I am looking to buy a newer truck this year (94 to ?).I am trying to stay under 20K, more like 15K. I know our older Fords that we have don't have as good of a 4wd system as our Chevy's. I mean that the Fords will spin only two of the four wheels in 4wd. Our chevys spin all 4 at the same time. We have an '86 Bronco, and our contractor has a '95 F250. We have a '87 and a '02 Chevy, and both will spin all 4 wheels, but the Fords won't. I am looking at getting a 1 ton dually diesel, and I would like to get a Ford, but from what I have seem, Chevy's have the better 4wd system. I am not sure about Dodge's system. Any info anyone could give me on the subject would be greatly appreciated.


----------



## Pelican (Nov 16, 2001)

Depending on the type of work you do, you shouldn't have much trouble with the Ford system. I plow streets with my 550, I had a 350 dump prior to this truck, and I ran it in 2WD most of the time. If you put a bucket of material in the dump, you'll have plenty of traction.

Ford's limited slip rear axle leaves a lot to be desired. I took mine back to the dealer because I thought it wasn't working. I purposely stopped on a hill with one wheel on ice and the other on pavement, and I couldn't get the truck to move up the hill. I told the dealer of this, he explained that with this system you must lightly apply the parking brake to transfer torque to the good wheel. Who's got time for this? I like Chevy's rears better too, they lock up when one wheel spins. If you need this type of traction, there are aftermarket rears available to provide it.

Even though you mention you are looking for an F-350 which will be equipped with a monobeam front axle, let me warn you against the Twin Traction Beam found on the F-250. It provides independent front suspension, but at a cost. The carrying capacity of this axle is very low, it's rated for plow duty, but doesn't hold up well. 

I sold my '97 Powerstroke F-350 dump, plow and sander equipped last year for $22,000, this should give you an idea of what you're shooting for. In order to get a Powerstroke, you'll be looking at '95 1/2 and newer models


----------



## bam (Jan 14, 2001)

laurel, md.

i wouldn't worry too much about 4 wheel drive especially if youre getting a doolie. like pelican said put a load of salt or bagged material in the bed for some weight.

while the old superduties and newer f450s weigh abit more than a 350 doolie, we rarely have had problems plowing with our 2 wheel drive trucks.

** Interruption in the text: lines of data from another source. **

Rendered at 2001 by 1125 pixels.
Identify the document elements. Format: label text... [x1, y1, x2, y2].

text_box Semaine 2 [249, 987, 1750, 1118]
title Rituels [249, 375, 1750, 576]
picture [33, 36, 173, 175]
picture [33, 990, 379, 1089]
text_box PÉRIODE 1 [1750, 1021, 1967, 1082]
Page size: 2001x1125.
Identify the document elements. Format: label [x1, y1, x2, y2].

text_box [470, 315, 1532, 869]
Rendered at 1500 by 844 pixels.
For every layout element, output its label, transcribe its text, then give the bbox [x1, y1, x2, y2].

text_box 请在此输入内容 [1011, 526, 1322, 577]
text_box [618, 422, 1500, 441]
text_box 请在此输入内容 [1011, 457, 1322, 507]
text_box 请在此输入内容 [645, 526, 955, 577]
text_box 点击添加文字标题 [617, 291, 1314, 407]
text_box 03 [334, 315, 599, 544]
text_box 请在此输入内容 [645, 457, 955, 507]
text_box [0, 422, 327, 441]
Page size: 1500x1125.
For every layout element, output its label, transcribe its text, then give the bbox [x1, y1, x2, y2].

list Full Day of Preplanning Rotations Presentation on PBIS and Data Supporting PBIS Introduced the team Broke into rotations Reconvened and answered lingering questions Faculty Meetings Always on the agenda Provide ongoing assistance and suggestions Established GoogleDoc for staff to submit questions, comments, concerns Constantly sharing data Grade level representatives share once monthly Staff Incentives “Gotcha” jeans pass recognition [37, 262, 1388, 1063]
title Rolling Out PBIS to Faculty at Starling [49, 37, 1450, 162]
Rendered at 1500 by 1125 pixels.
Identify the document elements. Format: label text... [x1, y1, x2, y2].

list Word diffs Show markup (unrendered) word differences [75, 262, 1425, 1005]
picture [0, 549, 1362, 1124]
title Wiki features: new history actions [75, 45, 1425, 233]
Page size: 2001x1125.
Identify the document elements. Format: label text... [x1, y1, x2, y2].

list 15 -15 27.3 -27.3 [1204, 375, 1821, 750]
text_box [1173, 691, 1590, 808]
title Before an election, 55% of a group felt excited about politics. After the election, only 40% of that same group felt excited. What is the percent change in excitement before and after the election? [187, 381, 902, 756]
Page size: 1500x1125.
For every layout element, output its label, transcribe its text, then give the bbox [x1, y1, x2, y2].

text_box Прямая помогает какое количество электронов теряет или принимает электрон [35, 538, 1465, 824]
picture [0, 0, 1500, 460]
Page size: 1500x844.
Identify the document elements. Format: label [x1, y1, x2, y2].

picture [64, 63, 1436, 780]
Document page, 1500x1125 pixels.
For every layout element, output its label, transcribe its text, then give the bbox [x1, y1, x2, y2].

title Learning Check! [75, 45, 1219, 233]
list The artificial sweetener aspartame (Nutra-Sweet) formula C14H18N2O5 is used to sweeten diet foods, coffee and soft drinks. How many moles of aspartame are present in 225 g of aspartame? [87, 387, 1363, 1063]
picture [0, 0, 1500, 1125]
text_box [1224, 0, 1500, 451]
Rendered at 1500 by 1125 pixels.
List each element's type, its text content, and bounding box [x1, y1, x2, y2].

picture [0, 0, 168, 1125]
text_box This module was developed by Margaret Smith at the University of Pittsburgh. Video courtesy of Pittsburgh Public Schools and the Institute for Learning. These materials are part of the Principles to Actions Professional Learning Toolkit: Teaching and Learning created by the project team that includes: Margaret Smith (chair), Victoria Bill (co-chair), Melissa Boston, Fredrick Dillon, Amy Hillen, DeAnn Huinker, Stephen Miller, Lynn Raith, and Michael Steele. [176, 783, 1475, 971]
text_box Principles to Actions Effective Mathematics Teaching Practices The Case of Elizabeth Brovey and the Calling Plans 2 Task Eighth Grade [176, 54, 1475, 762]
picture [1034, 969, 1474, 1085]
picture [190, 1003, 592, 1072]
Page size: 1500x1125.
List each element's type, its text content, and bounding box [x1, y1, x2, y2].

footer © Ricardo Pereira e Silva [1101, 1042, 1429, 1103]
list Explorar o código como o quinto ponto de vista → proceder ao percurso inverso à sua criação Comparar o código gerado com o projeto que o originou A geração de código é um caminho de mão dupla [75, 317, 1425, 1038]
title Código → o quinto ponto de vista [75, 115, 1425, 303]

the key is that we add ballast to the beds and use traction tires.


----------



## Team_Yamaha (Nov 30, 2002)

I put Detroit lockers in the rears of all of my trucks, works great, and also run air lockers in the front of my 03 and 97. So I have true 4wd no matter what conditions are. Also just to make a correction, the Power Stroke diesel was offered from 94 1/2 and newer (sorry Pelican). I had a 94 and when I bought it the dealer told me it was the indirect injection with a turbo, but when I opened the hood there was the "Power Stroke Turbo Diesel" badge looking at me. If you do look at a 94 just watch out, there were three different diesels offered that year, the indirect injection non turbo, indirect injection turbo, and direct injection turbo (Power Stroke). Good luck with getting a new truck..


----------